Paper, Tags: #nlp
We transfer an existing pretrained model from English to other languages under a limited computational budget. With a single GPU, our approach can obtain a foreign BERTbase model within 20h and a foreign BERTlarge within 46h.
In previous work, these are the only publicly available multilingual pretrained models to date: multilingual BERT, cross-lingual LM (XLM-R) and LASER.
First we build a bilingual LM of English and a target language. Starting from a pretrained English LM, we learn the target language specific parameters (i.e., word embeddings) while keeping the encoder layers of the pretrained English LM fixed. Then we fine-tune both English and target model to obtain the bilingual LM.
Artetxe et al., concurrently, transfer pretrained English models to other languages by fine-tuning only randomly initialized target word embeddings while keeping the Transformer encoder fixed. Their approach is simpler than ours but requires more compute to achive good results.

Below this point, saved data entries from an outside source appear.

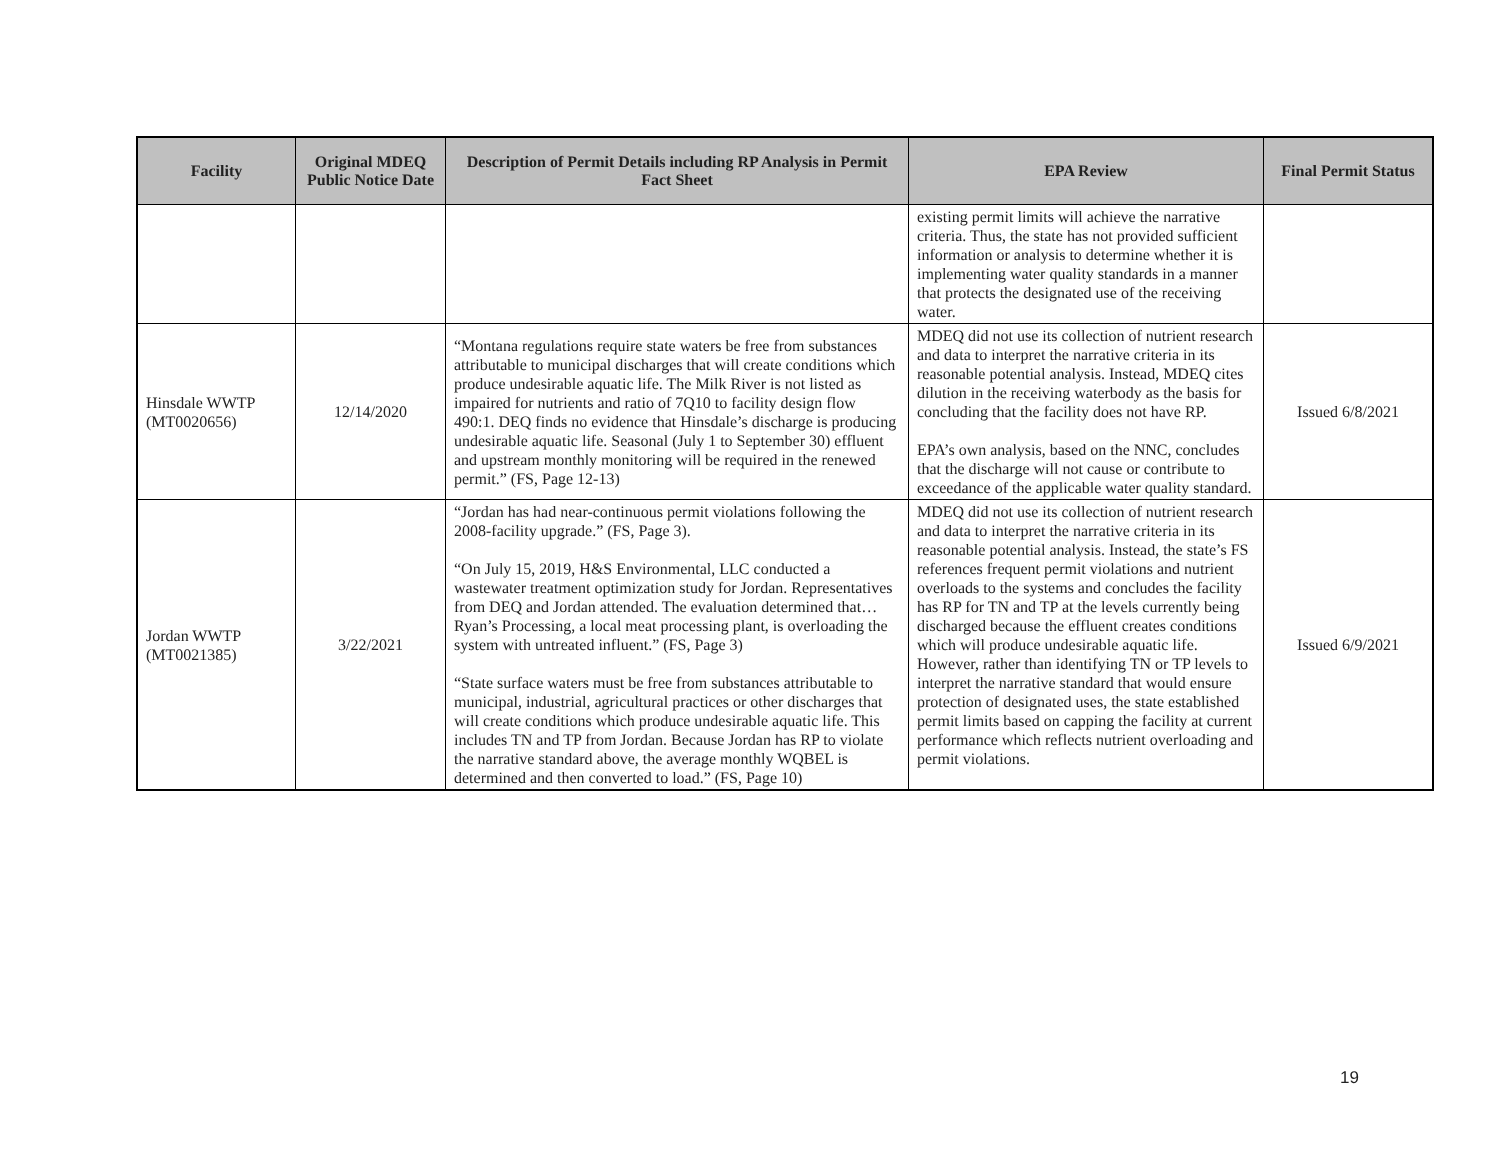| Facility | Original MDEQ Public Notice Date | Description of Permit Details including RP Analysis in Permit Fact Sheet | EPA Review | Final Permit Status |
| --- | --- | --- | --- | --- |
| | | | existing permit limits will achieve the narrative criteria. Thus, the state has not provided sufficient information or analysis to determine whether it is implementing water quality standards in a manner that protects the designated use of the receiving water. | |
| Hinsdale WWTP (MT0020656) | 12/14/2020 | “Montana regulations require state waters be free from substances attributable to municipal discharges that will create conditions which produce undesirable aquatic life. The Milk River is not listed as impaired for nutrients and ratio of 7Q10 to facility design flow 490:1. DEQ finds no evidence that Hinsdale’s discharge is producing undesirable aquatic life. Seasonal (July 1 to September 30) effluent and upstream monthly monitoring will be required in the renewed permit.” (FS, Page 12-13) | MDEQ did not use its collection of nutrient research and data to interpret the narrative criteria in its reasonable potential analysis. Instead, MDEQ cites dilution in the receiving waterbody as the basis for concluding that the facility does not have RP. EPA’s own analysis, based on the NNC, concludes that the discharge will not cause or contribute to exceedance of the applicable water quality standard. | Issued 6/8/2021 |
| Jordan WWTP (MT0021385) | 3/22/2021 | “Jordan has had near-continuous permit violations following the 2008-facility upgrade.” (FS, Page 3). “On July 15, 2019, H&S Environmental, LLC conducted a wastewater treatment optimization study for Jordan. Representatives from DEQ and Jordan attended. The evaluation determined that…Ryan’s Processing, a local meat processing plant, is overloading the system with untreated influent.” (FS, Page 3) “State surface waters must be free from substances attributable to municipal, industrial, agricultural practices or other discharges that will create conditions which produce undesirable aquatic life. This includes TN and TP from Jordan. Because Jordan has RP to violate the narrative standard above, the average monthly WQBEL is determined and then converted to load.” (FS, Page 10) | MDEQ did not use its collection of nutrient research and data to interpret the narrative criteria in its reasonable potential analysis. Instead, the state’s FS references frequent permit violations and nutrient overloads to the systems and concludes the facility has RP for TN and TP at the levels currently being discharged because the effluent creates conditions which will produce undesirable aquatic life. However, rather than identifying TN or TP levels to interpret the narrative standard that would ensure protection of designated uses, the state established permit limits based on capping the facility at current performance which reflects nutrient overloading and permit violations. | Issued 6/9/2021 |
19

In this work we present a simple and effective approach for rapidly building a bilingual LM under a limited computational budget. Using BERT as the starting point, we demonstrate that our approach performs better than mBERT on 2 cross-lingual zero-shot sentence classification and dependency parsing. We also find that our bilingual LM is a powerful feature extractor in a supervised dependency parsing.